Quelle est la réglementation applicable aux actifs financiers tokenisés ?
Le droit français réglemente les émissions de titres financiers sous forme de security token. En effet, un décret d’application du 24 décembre 2018 issu de l’ordonnance du 8 décembre 2017 est venu confirmer la possibilité d’utiliser la blockchain pour la transmission et l’inscription de titres financiers sur celle-ci.
Pour l’émetteur
Lorsqu’un émetteur de jetons souhaite tokeniser un actif financier, celui-ci devra connaître la qualification juridique du token émis. Pour ce faire, il devra analyser sur quel type d’actif financier sous-jacent le token est adossé. Il pourra passer par une STO s’il souhaite lever des fonds pour financer un projet ou se contenter de numériser une valeur mobilière sur la blockchain en passant par une société spécialisée. Dans ces deux cas, le jeton sera qualifié de security token.
De même, l’opération de levée de fonds est qualifiée de STO lorsque les tokens peuvent être qualifiés d’actifs financiers et que l’offre de jeton est une offre au public de jetons de titres financiers au sens de l’article L.411-2-1 1 °du Code monétaire et financier.
En France, les STO sont encadrés et soumises à la législation « prospectus » des IPO ainsi qu’à la directive européenne du 15 mai 2014 dite « MIF2 ». Cela signifie que les STO doivent être enregistrés à l’AMF et passer par une procédure de vérification d’information. L’émetteur devra procéder à la rédaction d’un document d’information dit « prospectus ».

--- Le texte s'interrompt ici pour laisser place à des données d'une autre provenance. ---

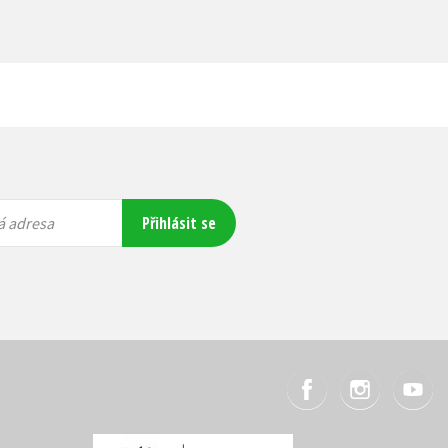
Přihlásit se
á adresa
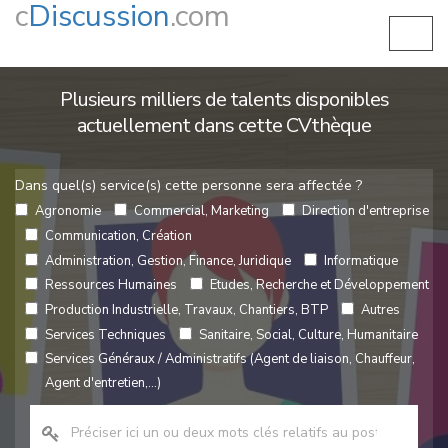
c
Discussion
.com
Plusieurs milliers de talents disponibles
actuellement dans cette CVthèque
Dans quel(s) service(s) cette personne sera affectée ?
Agronomie
Commercial, Marketing
Direction d'entreprise
Communication, Création
Administration, Gestion, Finance, Juridique
Informatique
Ressources Humaines
Etudes, Recherche et Développement
Production Industrielle, Travaux, Chantiers, BTP
Autres
Services Techniques
Sanitaire, Social, Culture, Humanitaire
Services Généraux / Administratifs (Agent de liaison, Chauffeur,
Agent d'entretien,...)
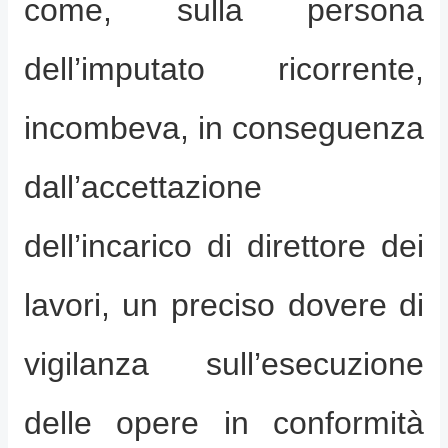
come, sulla persona
dell’imputato ricorrente,
incombeva, in conseguenza
dall’accettazione
dell’incarico di direttore dei
lavori, un preciso dovere di
vigilanza sull’esecuzione
delle opere in conformità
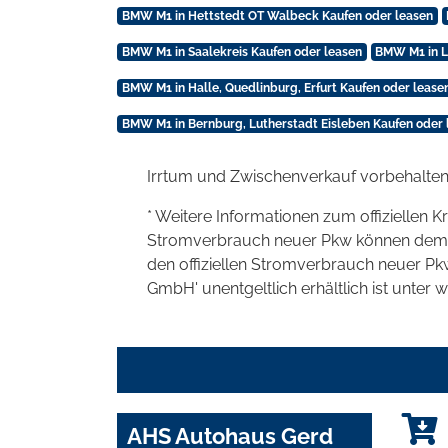
BMW M1 in Hettstedt OT Walbeck Kaufen oder leasen
BMW M1 in Saalekreis Kaufen oder leasen
BMW M1 in L
BMW M1 in Halle, Quedlinburg, Erfurt Kaufen oder lease
BMW M1 in Bernburg, Lutherstadt Eisleben Kaufen oder 
Irrtum und Zwischenverkauf vorbehalten
* Weitere Informationen zum offiziellen K
Stromverbrauch neuer Pkw können dem 'Lei
den offiziellen Stromverbrauch neuer P
GmbH' unentgeltlich erhältlich ist unter 
AHS Autohaus Gerd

Sauf exception, l’article 211-2 du Règlement Général de l’Autorité des Marchés Financiers dispose que lorsque le montant total d’une offre de titres financiers n’excède pas 8 millions d’euros dans l’Union européenne, celle-ci n’est pas considérée comme une offre au public soumise à la législation prospectus.

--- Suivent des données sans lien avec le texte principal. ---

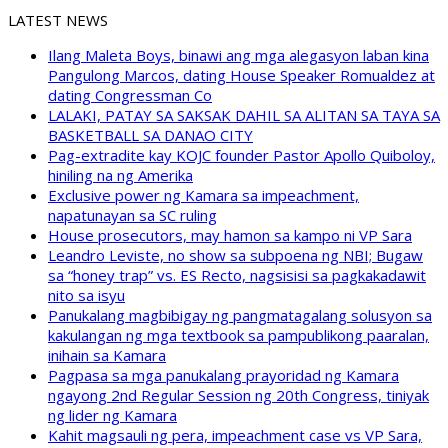
LATEST NEWS
Ilang Maleta Boys, binawi ang mga alegasyon laban kina
Pangulong Marcos, dating House Speaker Romualdez at
dating Congressman Co
LALAKI, PATAY SA SAKSAK DAHIL SA ALITAN SA TAYA SA
BASKETBALL SA DANAO CITY
Pag-extradite kay KOJC founder Pastor Apollo Quiboloy,
hiniling na ng Amerika
Exclusive power ng Kamara sa impeachment,
napatunayan sa SC ruling
House prosecutors, may hamon sa kampo ni VP Sara
Leandro Leviste, no show sa subpoena ng NBI; Bugaw
sa “honey trap” vs. ES Recto, nagsisisi sa pagkakadawit
nito sa isyu
Panukalang magbibigay ng pangmatagalang solusyon sa
kakulangan ng mga textbook sa pampublikong paaralan,
inihain sa Kamara
Pagpasa sa mga panukalang prayoridad ng Kamara
ngayong 2nd Regular Session ng 20th Congress, tiniyak
ng lider ng Kamara
Kahit magsauli ng pera, impeachment case vs VP Sara,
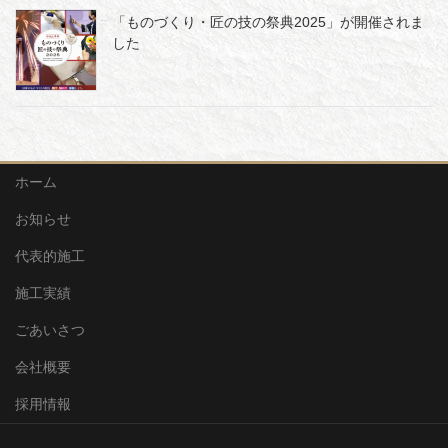
「ものづくり・匠の技の祭典2025」が開催されま
した
ホーム
お知らせ
代表的施工
施工実績
ごあいさつ
会社概要
採用情報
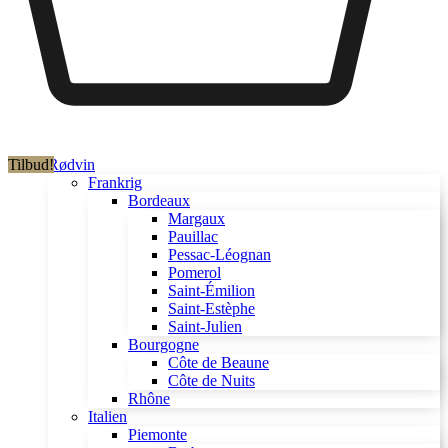
Tilbud!
Rødvin
Frankrig
Bordeaux
Margaux
Pauillac
Pessac-Léognan
Pomerol
Saint-Émilion
Saint-Estèphe
Saint-Julien
Bourgogne
Côte de Beaune
Côte de Nuits
Rhône
Italien
Piemonte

Ainsi l’investisseur devra seulement transmettre un document d’information synthétique (DIS) avec des mentions obligatoires, qui ne sera pas soumis à un visa de l’AMF, conformément aux dispositions de l’article 212-44 du Règlement Général de l’Autorité des Marchés Financiers (RGAMF).
L’émetteur du token devra également respecter les procédures de KYC pour l’identification et la vérification de l’identité des investisseurs et la mise en place de dispositifs de conformité (obligations liées à la LCB-FT).
Bon à savoir : le 6 mars 2020, l’AMF a publié une note relative à la réglementation des STO qui faisait état de l’interdiction, pour les SAS, de recourir à une offre au public de titres financiers. Cette interdiction relève des dispositions de l’article L.227-2 du Code de commerce.
Selon l’AMF, les SAS souhaitant lever des fonds pourraient recourir à une offre de financement participatif sous les conditions suivantes :
- Que l’offre soit inférieure à 8 millions d’euros ;
- Que l’offre vise plus de 149 personnes ;
- Que le montant par titre soit inférieur à 100 000 € ;
- Passer par un site de financement participatif.
Pour les plateformes d’échanges
Comme pour une ICO, l’échange du jeton sous forme de security token sur un marché secondaire reste primordial afin de trouver des liquidités. En revanche, lorsque le token est qualifié de security token, l’échange de celui est strictement encadré. Dès lors que le token est listé sur une plateforme d’échange, la directive MIFID II impose que celle-ci désigne un intermédiaire agrée comme gestionnaire central. Il devra obligatoirement s’agir d’une personne morale ou être elle-même agréé comme tel.
En outre, d’autres contraintes réglementaires sont imposées lorsqu’une plateforme d’échange souhaite proposer l’achat (re)vente de security token.
Conclusion
La tokenisation des actifs financiers permet de créer de nouvelles opportunités d’investissements. La réglementation en vigueur sur les security token doit encore être précisée dans les années à venir. On peut déjà noter le projet de création d’un « Digital Lab » par l’AMF qui permettrait aux autorités nationales compétentes de lever, en contrepartie de garanties appropriées, certaines exigences imposées par la réglementation européenne.
À ce jour, la structuration de projets de tokénisation d’actifs financiers est très encadrée et doit être réalisée de manière rigoureuse afin d’éviter toute sanction de la part des régulateurs.